(YOUR GOAL) An exact copy of all entries is required.

Items listed in a dataset
----
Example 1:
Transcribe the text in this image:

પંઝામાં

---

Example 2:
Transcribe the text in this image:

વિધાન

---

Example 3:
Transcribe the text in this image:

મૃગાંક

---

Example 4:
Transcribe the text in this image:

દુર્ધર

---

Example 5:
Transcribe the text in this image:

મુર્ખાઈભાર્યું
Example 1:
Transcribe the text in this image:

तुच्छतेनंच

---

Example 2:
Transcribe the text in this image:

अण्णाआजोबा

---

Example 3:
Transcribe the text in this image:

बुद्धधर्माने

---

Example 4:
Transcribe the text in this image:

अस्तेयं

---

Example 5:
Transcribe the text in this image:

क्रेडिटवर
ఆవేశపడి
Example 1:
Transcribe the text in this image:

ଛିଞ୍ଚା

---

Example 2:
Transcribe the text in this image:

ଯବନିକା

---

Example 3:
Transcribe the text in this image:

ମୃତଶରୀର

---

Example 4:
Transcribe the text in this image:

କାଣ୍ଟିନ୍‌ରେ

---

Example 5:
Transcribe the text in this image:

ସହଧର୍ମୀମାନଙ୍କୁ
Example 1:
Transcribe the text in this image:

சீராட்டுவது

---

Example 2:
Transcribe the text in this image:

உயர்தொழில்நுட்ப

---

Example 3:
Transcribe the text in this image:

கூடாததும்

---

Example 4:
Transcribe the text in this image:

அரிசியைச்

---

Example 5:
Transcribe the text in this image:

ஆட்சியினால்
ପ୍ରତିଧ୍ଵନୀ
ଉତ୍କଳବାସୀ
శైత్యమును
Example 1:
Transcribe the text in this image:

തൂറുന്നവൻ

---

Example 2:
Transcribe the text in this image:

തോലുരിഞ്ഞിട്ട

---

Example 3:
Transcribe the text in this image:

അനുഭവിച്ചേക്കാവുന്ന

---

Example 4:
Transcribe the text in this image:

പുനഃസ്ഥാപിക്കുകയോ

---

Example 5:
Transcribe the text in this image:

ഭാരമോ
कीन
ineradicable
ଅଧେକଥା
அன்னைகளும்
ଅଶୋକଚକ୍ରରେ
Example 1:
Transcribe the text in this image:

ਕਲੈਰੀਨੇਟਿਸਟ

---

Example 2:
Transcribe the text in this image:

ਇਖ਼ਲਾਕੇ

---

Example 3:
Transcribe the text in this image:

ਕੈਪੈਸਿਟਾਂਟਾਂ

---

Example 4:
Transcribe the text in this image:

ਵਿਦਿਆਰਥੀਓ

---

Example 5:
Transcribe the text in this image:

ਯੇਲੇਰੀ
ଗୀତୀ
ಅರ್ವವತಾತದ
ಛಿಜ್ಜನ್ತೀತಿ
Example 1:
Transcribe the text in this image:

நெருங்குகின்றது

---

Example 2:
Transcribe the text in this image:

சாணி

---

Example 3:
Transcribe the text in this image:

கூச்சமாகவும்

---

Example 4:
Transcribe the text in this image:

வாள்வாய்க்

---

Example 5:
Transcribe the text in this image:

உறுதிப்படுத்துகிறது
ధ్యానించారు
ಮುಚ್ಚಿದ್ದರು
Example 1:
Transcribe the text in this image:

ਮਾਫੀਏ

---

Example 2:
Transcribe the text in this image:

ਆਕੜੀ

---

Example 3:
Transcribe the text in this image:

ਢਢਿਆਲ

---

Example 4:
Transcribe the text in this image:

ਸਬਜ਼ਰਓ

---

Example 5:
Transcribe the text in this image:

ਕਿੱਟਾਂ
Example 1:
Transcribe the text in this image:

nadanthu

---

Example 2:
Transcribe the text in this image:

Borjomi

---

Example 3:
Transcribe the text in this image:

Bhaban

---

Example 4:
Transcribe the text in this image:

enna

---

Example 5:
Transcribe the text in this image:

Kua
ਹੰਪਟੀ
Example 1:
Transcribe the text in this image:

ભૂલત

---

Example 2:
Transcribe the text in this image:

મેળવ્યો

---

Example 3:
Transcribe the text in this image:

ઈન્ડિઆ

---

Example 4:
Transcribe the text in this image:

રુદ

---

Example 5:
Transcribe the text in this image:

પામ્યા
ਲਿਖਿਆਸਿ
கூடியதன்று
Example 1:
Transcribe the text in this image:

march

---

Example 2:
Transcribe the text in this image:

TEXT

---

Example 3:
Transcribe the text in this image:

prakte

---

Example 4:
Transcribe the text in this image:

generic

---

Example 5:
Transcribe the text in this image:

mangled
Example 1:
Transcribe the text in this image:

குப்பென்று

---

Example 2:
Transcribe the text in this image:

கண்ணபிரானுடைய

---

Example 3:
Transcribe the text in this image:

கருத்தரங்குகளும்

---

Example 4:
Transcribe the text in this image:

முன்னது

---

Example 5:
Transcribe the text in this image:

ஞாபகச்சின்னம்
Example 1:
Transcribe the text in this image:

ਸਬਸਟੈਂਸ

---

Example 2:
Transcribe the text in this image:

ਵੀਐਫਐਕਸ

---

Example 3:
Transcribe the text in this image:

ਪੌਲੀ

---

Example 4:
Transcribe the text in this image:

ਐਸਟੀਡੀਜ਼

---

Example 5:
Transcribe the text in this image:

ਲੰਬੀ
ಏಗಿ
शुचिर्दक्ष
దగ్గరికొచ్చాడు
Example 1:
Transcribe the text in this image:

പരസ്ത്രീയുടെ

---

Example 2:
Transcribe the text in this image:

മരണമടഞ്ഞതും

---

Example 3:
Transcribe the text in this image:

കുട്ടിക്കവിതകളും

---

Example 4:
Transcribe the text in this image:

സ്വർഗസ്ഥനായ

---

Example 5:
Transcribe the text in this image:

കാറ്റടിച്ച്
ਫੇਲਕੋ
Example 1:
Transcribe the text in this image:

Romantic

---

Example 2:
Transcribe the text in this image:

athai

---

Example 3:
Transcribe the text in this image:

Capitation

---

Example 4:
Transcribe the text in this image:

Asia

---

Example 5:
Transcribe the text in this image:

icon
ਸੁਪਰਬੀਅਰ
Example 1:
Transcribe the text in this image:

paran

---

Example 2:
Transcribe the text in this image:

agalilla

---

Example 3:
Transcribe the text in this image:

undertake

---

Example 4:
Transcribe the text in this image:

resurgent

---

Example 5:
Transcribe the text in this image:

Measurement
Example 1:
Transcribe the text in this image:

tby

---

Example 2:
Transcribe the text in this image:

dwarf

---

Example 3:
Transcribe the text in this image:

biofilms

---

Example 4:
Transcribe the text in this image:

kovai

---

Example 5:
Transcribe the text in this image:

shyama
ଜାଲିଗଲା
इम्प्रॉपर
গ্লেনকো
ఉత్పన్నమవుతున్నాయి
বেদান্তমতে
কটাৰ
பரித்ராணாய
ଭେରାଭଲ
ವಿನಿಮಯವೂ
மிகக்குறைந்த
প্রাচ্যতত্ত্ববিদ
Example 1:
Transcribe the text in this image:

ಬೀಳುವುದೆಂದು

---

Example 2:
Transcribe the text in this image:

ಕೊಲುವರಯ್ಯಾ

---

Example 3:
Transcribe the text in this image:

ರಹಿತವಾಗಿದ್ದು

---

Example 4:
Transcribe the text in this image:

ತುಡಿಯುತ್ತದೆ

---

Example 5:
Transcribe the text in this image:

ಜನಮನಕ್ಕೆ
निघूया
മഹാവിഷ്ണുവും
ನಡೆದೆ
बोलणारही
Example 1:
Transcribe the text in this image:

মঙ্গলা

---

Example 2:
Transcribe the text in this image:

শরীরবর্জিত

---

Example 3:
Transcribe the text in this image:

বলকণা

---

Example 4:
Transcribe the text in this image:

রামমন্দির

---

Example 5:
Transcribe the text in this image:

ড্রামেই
----
(TASK RESULT)
Example 1:
Transcribe the text in this image:

પંઝામાં

---

Example 2:
Transcribe the text in this image:

વિધાન

---

Example 3:
Transcribe the text in this image:

મૃગાંક

---

Example 4:
Transcribe the text in this image:

દુર્ધર

---

Example 5:
Transcribe the text in this image:

મુર્ખાઈભાર્યું
Example 1:
Transcribe the text in this image:

तुच्छतेनंच

---

Example 2:
Transcribe the text in this image:

अण्णाआजोबा

---

Example 3:
Transcribe the text in this image:

बुद्धधर्माने

---

Example 4:
Transcribe the text in this image:

अस्तेयं

---

Example 5:
Transcribe the text in this image:

क्रेडिटवर
ఆవేశపడి
Example 1:
Transcribe the text in this image:

ଛିଞ୍ଚା

---

Example 2:
Transcribe the text in this image:

ଯବନିକା

---

Example 3:
Transcribe the text in this image:

ମୃତଶରୀର

---

Example 4:
Transcribe the text in this image:

କାଣ୍ଟିନ୍‌ରେ

---

Example 5:
Transcribe the text in this image:

ସହଧର୍ମୀମାନଙ୍କୁ
Example 1:
Transcribe the text in this image:

சீராட்டுவது

---

Example 2:
Transcribe the text in this image:

உயர்தொழில்நுட்ப

---

Example 3:
Transcribe the text in this image:

கூடாததும்

---

Example 4:
Transcribe the text in this image:

அரிசியைச்

---

Example 5:
Transcribe the text in this image:

ஆட்சியினால்
ପ୍ରତିଧ୍ଵନୀ
ଉତ୍କଳବାସୀ
శైత్యమును
Example 1:
Transcribe the text in this image:

തൂറുന്നവൻ

---

Example 2:
Transcribe the text in this image:

തോലുരിഞ്ഞിട്ട

---

Example 3:
Transcribe the text in this image:

അനുഭവിച്ചേക്കാവുന്ന

---

Example 4:
Transcribe the text in this image:

പുനഃസ്ഥാപിക്കുകയോ

---

Example 5:
Transcribe the text in this image:

ഭാരമോ
कीन
ineradicable
ଅଧେକଥା
அன்னைகளும்
ଅଶୋକଚକ୍ରରେ
Example 1:
Transcribe the text in this image:

ਕਲੈਰੀਨੇਟਿਸਟ

---

Example 2:
Transcribe the text in this image:

ਇਖ਼ਲਾਕੇ

---

Example 3:
Transcribe the text in this image:

ਕੈਪੈਸਿਟਾਂਟਾਂ

---

Example 4:
Transcribe the text in this image:

ਵਿਦਿਆਰਥੀਓ

---

Example 5:
Transcribe the text in this image:

ਯੇਲੇਰੀ
ଗୀତୀ
ಅರ್ವವತಾತದ
ಛಿಜ್ಜನ್ತೀತಿ
Example 1:
Transcribe the text in this image:

நெருங்குகின்றது

---

Example 2:
Transcribe the text in this image:

சாணி

---

Example 3:
Transcribe the text in this image:

கூச்சமாகவும்

---

Example 4:
Transcribe the text in this image:

வாள்வாய்க்

---

Example 5:
Transcribe the text in this image:

உறுதிப்படுத்துகிறது
ధ్యానించారు
ಮುಚ್ಚಿದ್ದರು
Example 1:
Transcribe the text in this image:

ਮਾਫੀਏ

---

Example 2:
Transcribe the text in this image:

ਆਕੜੀ

---

Example 3:
Transcribe the text in this image:

ਢਢਿਆਲ

---

Example 4:
Transcribe the text in this image:

ਸਬਜ਼ਰਓ

---

Example 5:
Transcribe the text in this image:

ਕਿੱਟਾਂ
Example 1:
Transcribe the text in this image:

nadanthu

---

Example 2:
Transcribe the text in this image:

Borjomi

---

Example 3:
Transcribe the text in this image:

Bhaban

---

Example 4:
Transcribe the text in this image:

enna

---

Example 5:
Transcribe the text in this image:

Kua
ਹੰਪਟੀ
Example 1:
Transcribe the text in this image:

ભૂલત

---

Example 2:
Transcribe the text in this image:

મેળવ્યો

---

Example 3:
Transcribe the text in this image:

ઈન્ડિઆ

---

Example 4:
Transcribe the text in this image:

રુદ

---

Example 5:
Transcribe the text in this image:

પામ્યા
ਲਿਖਿਆਸਿ
கூடியதன்று
Example 1:
Transcribe the text in this image:

march

---

Example 2:
Transcribe the text in this image:

TEXT

---

Example 3:
Transcribe the text in this image:

prakte

---

Example 4:
Transcribe the text in this image:

generic

---

Example 5:
Transcribe the text in this image:

mangled
Example 1:
Transcribe the text in this image:

குப்பென்று

---

Example 2:
Transcribe the text in this image:

கண்ணபிரானுடைய

---

Example 3:
Transcribe the text in this image:

கருத்தரங்குகளும்

---

Example 4:
Transcribe the text in this image:

முன்னது

---

Example 5:
Transcribe the text in this image:

ஞாபகச்சின்னம்
Example 1:
Transcribe the text in this image:

ਸਬਸਟੈਂਸ

---

Example 2:
Transcribe the text in this image:

ਵੀਐਫਐਕਸ

---

Example 3:
Transcribe the text in this image:

ਪੌਲੀ

---

Example 4:
Transcribe the text in this image:

ਐਸਟੀਡੀਜ਼

---

Example 5:
Transcribe the text in this image:

ਲੰਬੀ
ಏಗಿ
शुचिर्दक्ष
దగ్గరికొచ్చాడు
Example 1:
Transcribe the text in this image:

പരസ്ത്രീയുടെ

---

Example 2:
Transcribe the text in this image:

മരണമടഞ്ഞതും

---

Example 3:
Transcribe the text in this image:

കുട്ടിക്കവിതകളും

---

Example 4:
Transcribe the text in this image:

സ്വർഗസ്ഥനായ

---

Example 5:
Transcribe the text in this image:

കാറ്റടിച്ച്
ਫੇਲਕੋ
Example 1:
Transcribe the text in this image:

Romantic

---

Example 2:
Transcribe the text in this image:

athai

---

Example 3:
Transcribe the text in this image:

Capitation

---

Example 4:
Transcribe the text in this image:

Asia

---

Example 5:
Transcribe the text in this image:

icon
ਸੁਪਰਬੀਅਰ
Example 1:
Transcribe the text in this image:

paran

---

Example 2:
Transcribe the text in this image:

agalilla

---

Example 3:
Transcribe the text in this image:

undertake

---

Example 4:
Transcribe the text in this image:

resurgent

---

Example 5:
Transcribe the text in this image:

Measurement
Example 1:
Transcribe the text in this image:

tby

---

Example 2:
Transcribe the text in this image:

dwarf

---

Example 3:
Transcribe the text in this image:

biofilms

---

Example 4:
Transcribe the text in this image:

kovai

---

Example 5:
Transcribe the text in this image:

shyama
ଜାଲିଗଲା
इम्प्रॉपर
গ্লেনকো
ఉత్పన్నమవుతున్నాయి
বেদান্তমতে
কটাৰ
பரித்ராணாய
ଭେରାଭଲ
ವಿನಿಮಯವೂ
மிகக்குறைந்த
প্রাচ্যতত্ত্ববিদ
Example 1:
Transcribe the text in this image:

ಬೀಳುವುದೆಂದು

---

Example 2:
Transcribe the text in this image:

ಕೊಲುವರಯ್ಯಾ

---

Example 3:
Transcribe the text in this image:

ರಹಿತವಾಗಿದ್ದು

---

Example 4:
Transcribe the text in this image:

ತುಡಿಯುತ್ತದೆ

---

Example 5:
Transcribe the text in this image:

ಜನಮನಕ್ಕೆ
निघूया
മഹാവിഷ്ണുവും
ನಡೆದೆ
बोलणारही
Example 1:
Transcribe the text in this image:

মঙ্গলা

---

Example 2:
Transcribe the text in this image:

শরীরবর্জিত

---

Example 3:
Transcribe the text in this image:

বলকণা

---

Example 4:
Transcribe the text in this image:

রামমন্দির

---

Example 5:
Transcribe the text in this image:

ড্রামেই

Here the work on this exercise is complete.